To examine poverty, income distribution and labor markets in sub-Saharan Africa, Thorbecke plans to examine why current stabilization and structural adjustment policies and economic growth in developing Africa can be improved and complemented by needed reforms.
“It is clear that we have to generate much more systematic microeconomic information to develop more accurate estimates of the magnitude of poverty and the characteristics of poor households,” said Thorbecke, who credits Cornell with being one of the strongest economic development centers in the world. “We need to develop poverty profiles at the regional and socioeconomic level to help identify appropriate policies for the future.”

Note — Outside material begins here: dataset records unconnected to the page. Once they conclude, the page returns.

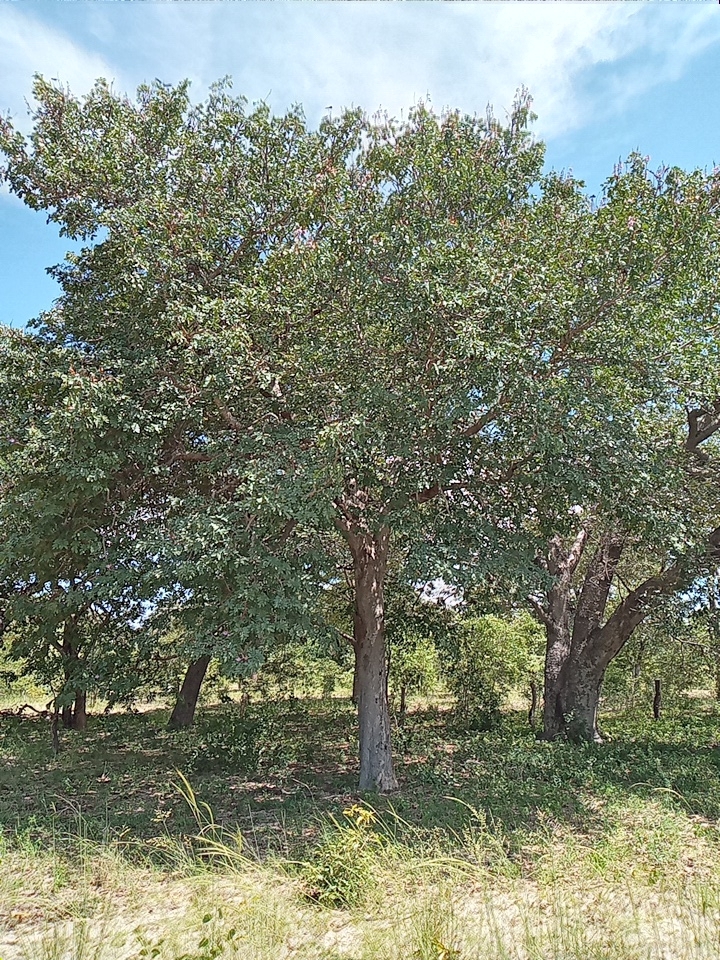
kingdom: Plantae
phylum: Tracheophyta
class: Magnoliopsida
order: Fabales
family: Fabaceae
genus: Baikiaea
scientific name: Baikiaea plurijuga
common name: Rhodesian-teak
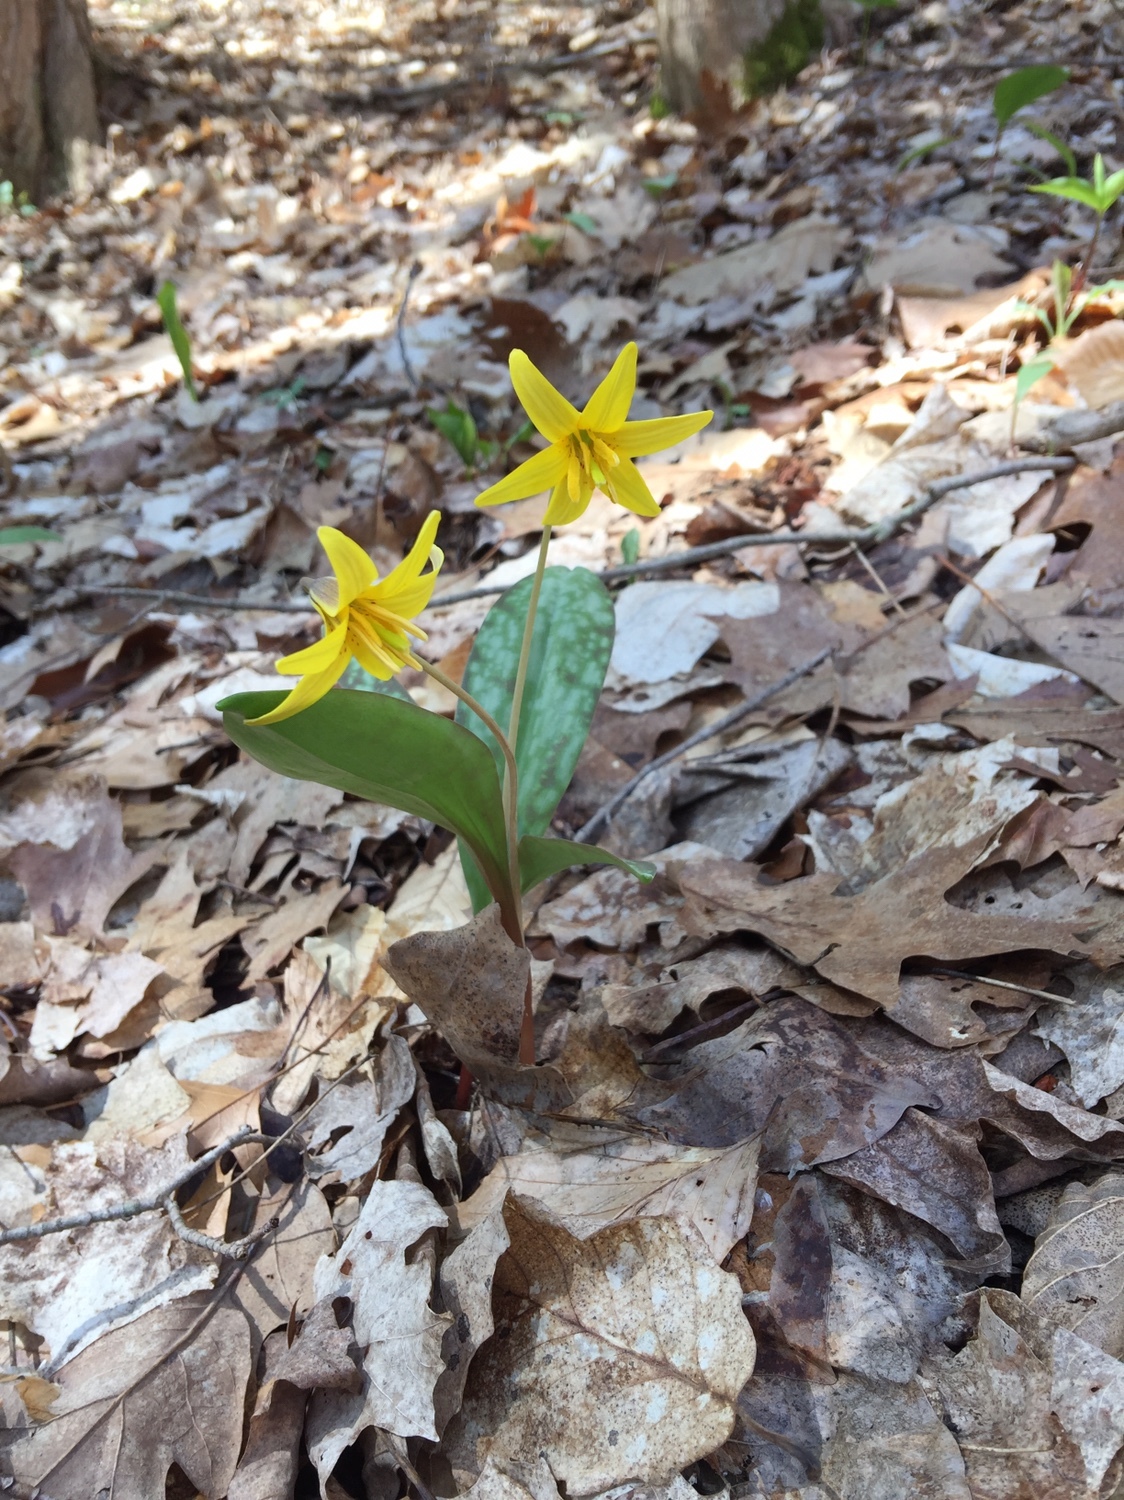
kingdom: Plantae
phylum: Tracheophyta
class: Liliopsida
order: Liliales
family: Liliaceae
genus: Erythronium
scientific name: Erythronium americanum
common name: Yellow adder's-tongue
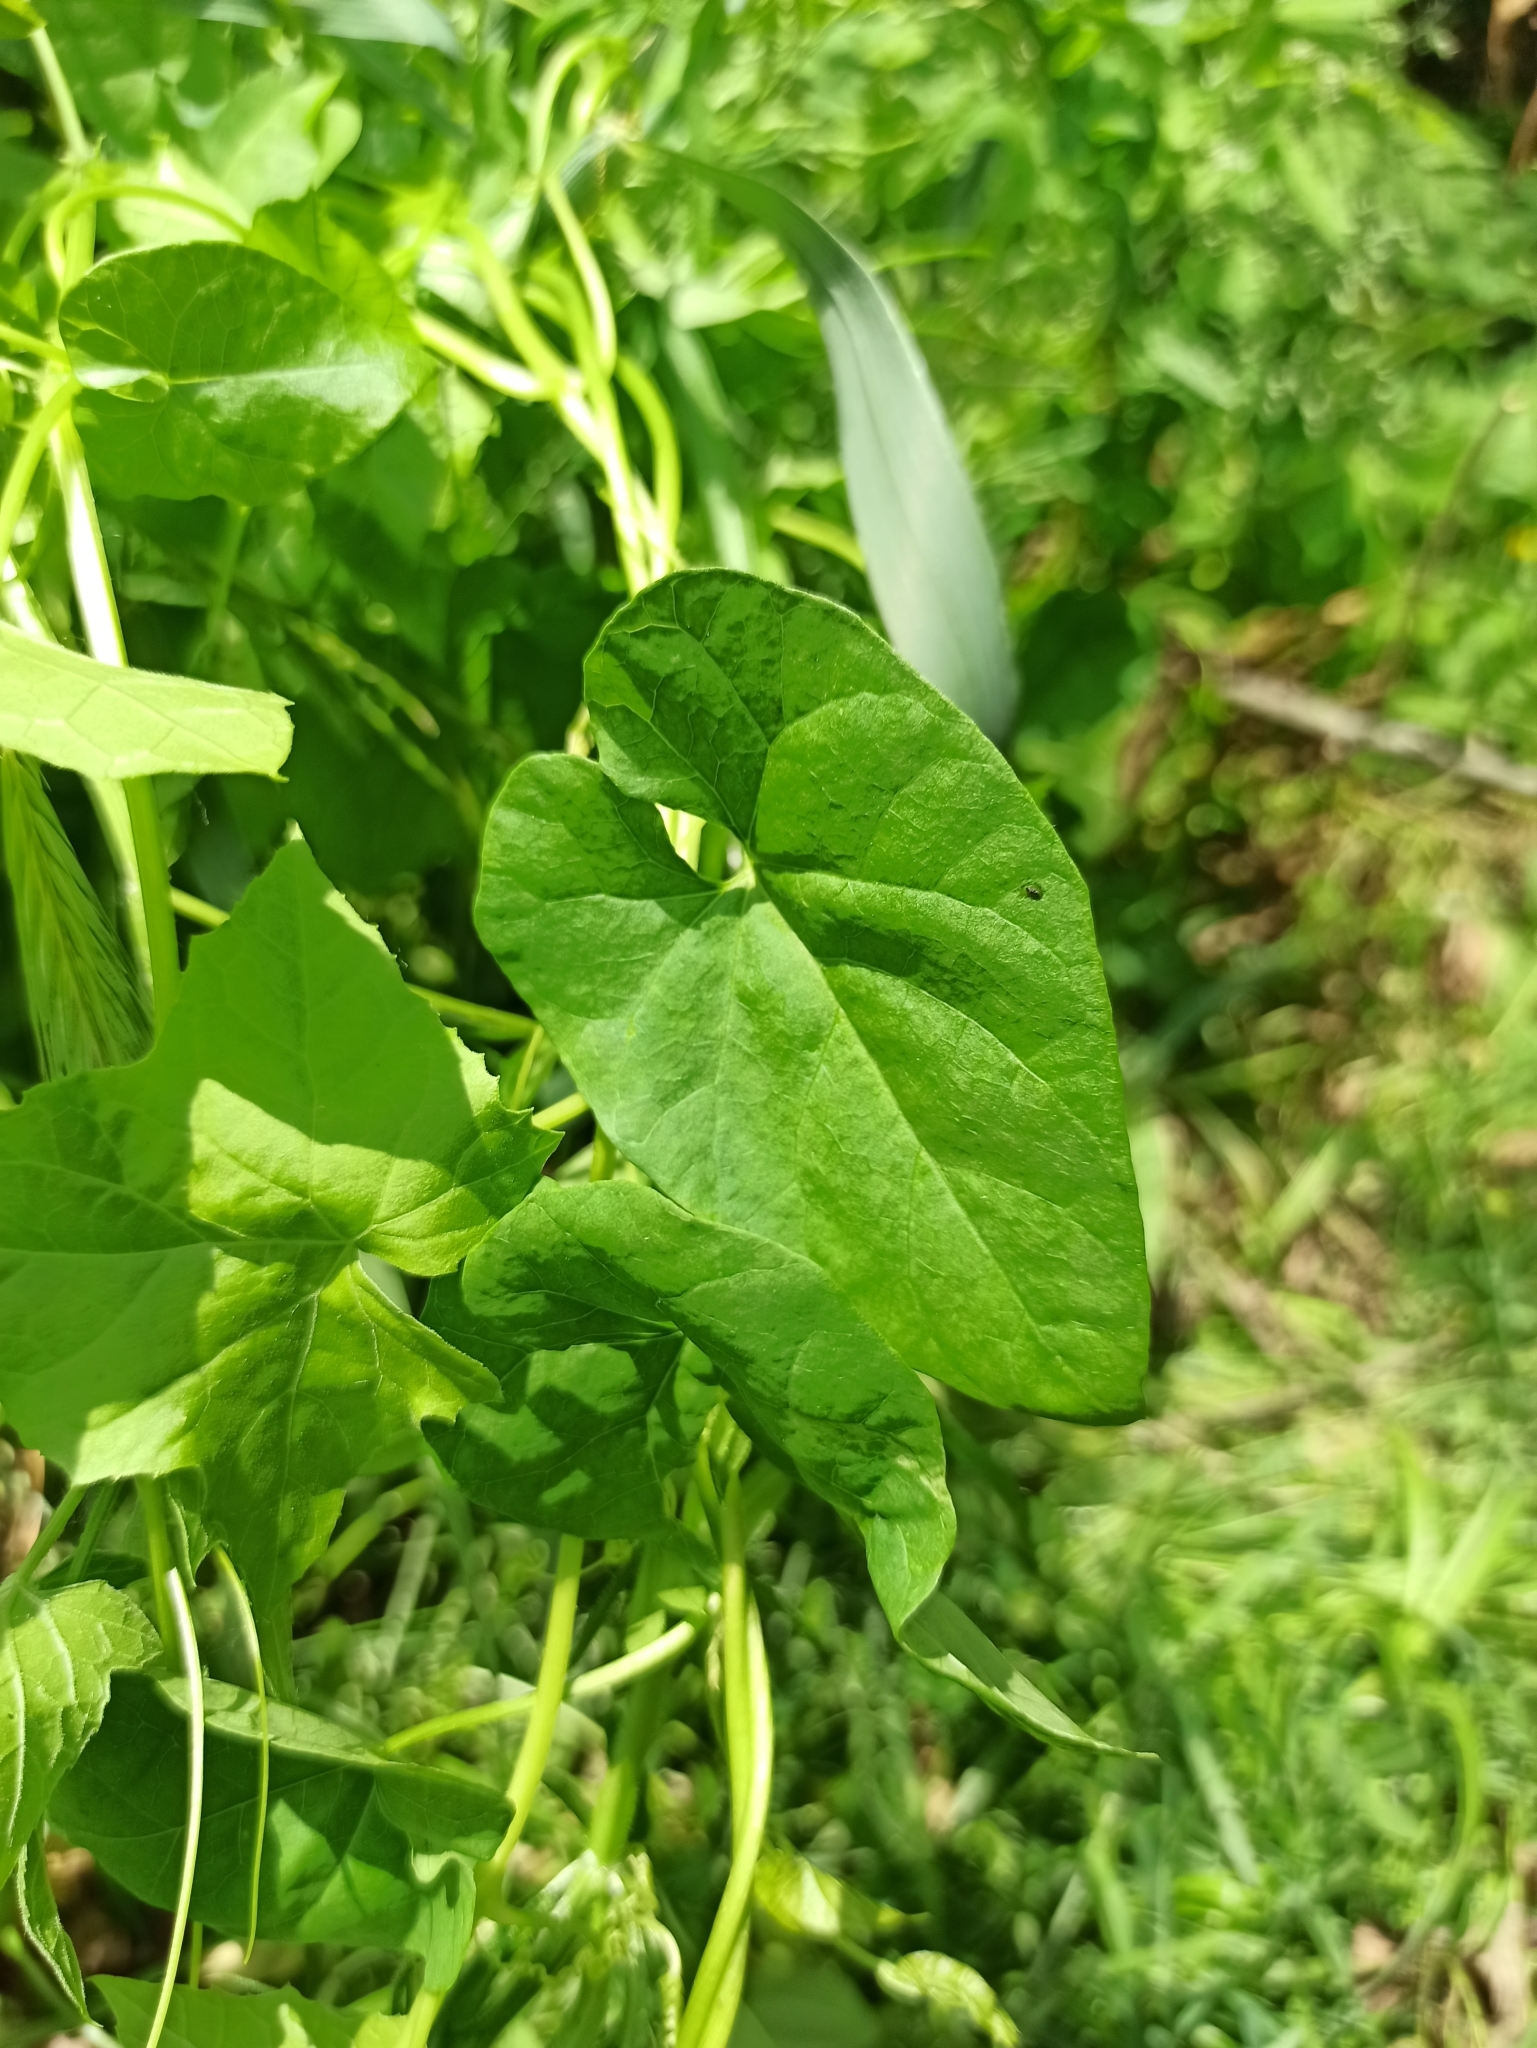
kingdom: Plantae
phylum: Tracheophyta
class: Magnoliopsida
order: Solanales
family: Convolvulaceae
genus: Calystegia
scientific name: Calystegia sepium
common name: Hedge bindweed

Thorbecke also said that the researchers will need to study labor markets, such as the specific labor and supply and demand conditions prevailing in different markets and the role of the government in areas related to poverty alleviation such as education, health, nutrition and public investment in infrastructure.
Cornell will collaborate with the World Bank and a number of other institutions, including the International Labour Office. Cornell will prepare a number of background papers on various issues related to different aspects of poverty in the region; run four training workshops on poverty, policy and labor market analysis; and provide research training for African economists.
“Our goal is not only to encourage research in poverty alleviation but to suggest specific policies that will reduce poverty for millions of Africans living in the context of economic growth,” Thorbecke concluded.